I come home with a ridiculously expensive black tube top and a pair of wicked stiletto booties with ribbons instead of laces. Outside of work, I avoid anything that adds to my height, but new me, new rules, and apparently New Me has decided tonight’s theme is girlish bondage. I shimmy into a pair of skinny jeans that seem to have gotten smaller since their last wash, and then I hit the road.
Vik’s clubhouse is not exactly on the Strip. In fact, it’s most definitely in East Las Vegas, and the blocks get grittier and more dangerous as I get closer. It’s the kind of neighborhood with bars on the windows, bright splashes of graffiti and cars up on blocks. Pots of succulents and geraniums line the walkways adding some hopeful color, and more than one strand of white twinkling lights wrap around palm trees despite the summer weather. Eventually, the houses give way to block after block of slightly run-down, gone-to-seed warehouses. In the movies, this is the point where the bad guys come out shooting or there are gratuitous explosions.
The GPS on my phone announces it’s time to turn. I’m not sure what I expected, but Vik’s clubhouse looks like all the other warehouses—except for the parking lot full of bikes. Who needs a sign reading Biker Party Here or a clutch of helium balloons with all those Harleys reeking of testosterone?
The bikers themselves don’t seem too scary. I mean, they’re definitely not firemen, or lawyers, or anything remotely wholesome-looking or suit-wearing, but they’re also not engaged in any visible felonies, which I appreciate. They’re simply a bunch of guys milling around the bikes, talking and joking. The dress code appears to call for leather and boots. Music pounds out of the warehouse when someone pulls the door open. I don’t recognize the singer, but the song has one of those hard-hitting, pulse-raising beats that makes you want to dance in place or screw.
I so don’t belong here.
Nevertheless, one of the younger bikers waves me into an empty spot next to a row of trucks. I spot a Camaro, a Dodge Charger and a dented-up minivan that looks about as bikerly as I do, so there’s hope for my evening after all. Perhaps the Hard Riders practice a more inclusive form of clubbing?

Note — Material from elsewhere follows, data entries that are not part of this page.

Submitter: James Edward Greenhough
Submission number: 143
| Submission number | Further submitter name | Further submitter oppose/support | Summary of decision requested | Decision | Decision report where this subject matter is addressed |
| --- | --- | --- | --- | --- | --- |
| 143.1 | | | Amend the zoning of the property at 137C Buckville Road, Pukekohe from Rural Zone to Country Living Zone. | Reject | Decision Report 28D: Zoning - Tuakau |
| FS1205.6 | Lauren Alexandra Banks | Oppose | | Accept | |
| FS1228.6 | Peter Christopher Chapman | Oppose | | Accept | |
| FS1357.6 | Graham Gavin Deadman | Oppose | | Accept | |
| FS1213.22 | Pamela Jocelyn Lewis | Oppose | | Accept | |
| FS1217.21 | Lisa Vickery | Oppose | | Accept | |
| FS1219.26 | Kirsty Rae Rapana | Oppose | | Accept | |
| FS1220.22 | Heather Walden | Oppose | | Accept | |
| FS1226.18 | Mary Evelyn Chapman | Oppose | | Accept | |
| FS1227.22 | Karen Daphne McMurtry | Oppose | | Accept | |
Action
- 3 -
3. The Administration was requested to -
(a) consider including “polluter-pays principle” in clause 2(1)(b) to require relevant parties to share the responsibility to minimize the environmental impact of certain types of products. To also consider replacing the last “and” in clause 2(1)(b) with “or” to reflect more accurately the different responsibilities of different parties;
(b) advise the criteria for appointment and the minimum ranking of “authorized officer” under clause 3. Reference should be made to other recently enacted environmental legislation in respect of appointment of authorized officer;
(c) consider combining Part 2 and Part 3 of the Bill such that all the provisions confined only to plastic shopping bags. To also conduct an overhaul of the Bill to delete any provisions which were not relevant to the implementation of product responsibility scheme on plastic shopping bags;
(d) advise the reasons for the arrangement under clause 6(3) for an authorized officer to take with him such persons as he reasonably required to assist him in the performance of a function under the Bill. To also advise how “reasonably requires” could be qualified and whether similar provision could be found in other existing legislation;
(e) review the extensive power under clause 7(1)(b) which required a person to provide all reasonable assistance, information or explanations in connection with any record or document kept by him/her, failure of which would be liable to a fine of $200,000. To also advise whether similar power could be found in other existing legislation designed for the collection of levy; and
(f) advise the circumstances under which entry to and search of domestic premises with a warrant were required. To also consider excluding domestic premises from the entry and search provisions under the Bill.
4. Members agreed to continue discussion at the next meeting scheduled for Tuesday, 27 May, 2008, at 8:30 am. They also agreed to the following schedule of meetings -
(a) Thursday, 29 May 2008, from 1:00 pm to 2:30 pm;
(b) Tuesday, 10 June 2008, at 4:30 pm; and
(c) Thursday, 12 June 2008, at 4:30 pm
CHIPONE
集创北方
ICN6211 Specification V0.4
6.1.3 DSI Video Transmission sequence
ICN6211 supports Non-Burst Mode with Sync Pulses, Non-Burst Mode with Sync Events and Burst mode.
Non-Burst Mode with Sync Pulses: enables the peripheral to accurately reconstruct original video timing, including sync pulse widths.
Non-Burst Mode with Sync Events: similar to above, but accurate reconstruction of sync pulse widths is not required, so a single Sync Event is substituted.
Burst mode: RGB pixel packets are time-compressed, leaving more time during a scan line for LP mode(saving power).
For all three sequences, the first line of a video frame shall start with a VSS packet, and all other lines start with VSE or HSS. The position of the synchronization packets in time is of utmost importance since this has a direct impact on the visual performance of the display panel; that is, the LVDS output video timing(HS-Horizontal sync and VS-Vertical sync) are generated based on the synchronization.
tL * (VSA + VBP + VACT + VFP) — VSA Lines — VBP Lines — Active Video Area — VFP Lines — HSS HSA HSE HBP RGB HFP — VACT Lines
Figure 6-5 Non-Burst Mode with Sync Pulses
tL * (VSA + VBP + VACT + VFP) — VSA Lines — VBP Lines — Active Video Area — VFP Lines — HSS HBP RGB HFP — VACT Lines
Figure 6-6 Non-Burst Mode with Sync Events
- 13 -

When I get out, the fresh-faced biker gives me a nod. “You looking for someone?”
I’ll bet they don’t get too many party-crashers. “Vik.”
“Inside,” he says. I think he smirks—or possibly rolls his eyes. I’m clearly not the first woman to ask after Vik tonight. “Probably in back by the bar. Might be spinning.”
I lock my car (although I’m not sure that’s going to stop anyone) and head for the clubhouse. The front door is much more imposing and formidable than the parking lot attendant. In fact, it’s clearly been built for mega-giants, and I wrestle with it for a long moment, my glasses sliding down my nose.
A thick, inked arm reaches over me and shoves it open.
“Ladies first,” the arm’s owner drawls. He looks me up and down slowly, taking in my jeans and dressy boots. I suddenly know how a zebra feels when it accidentally steps into a lion’s den. The look on this guy’s face is part amusement, part hunger. I’d like to tell him I’m not a steak, but the patch on his vest says PRESIDENT, and I have a feeling that makes him the king of this particular kingdom. If he says I’m steak, I’m steak.
“Is this your club?” I like to know who’s in charge, but Mr. I’m-Gonna-Eat-You-Up seems to find my question funny because he just snorts and reaches down to shove my glasses back into place.
“Yeah. I’m Prez. You got an issue with that, sunshine?”
I think about that for a minute and shake my head. Despite my invitation, coming out here seems less smart all the time.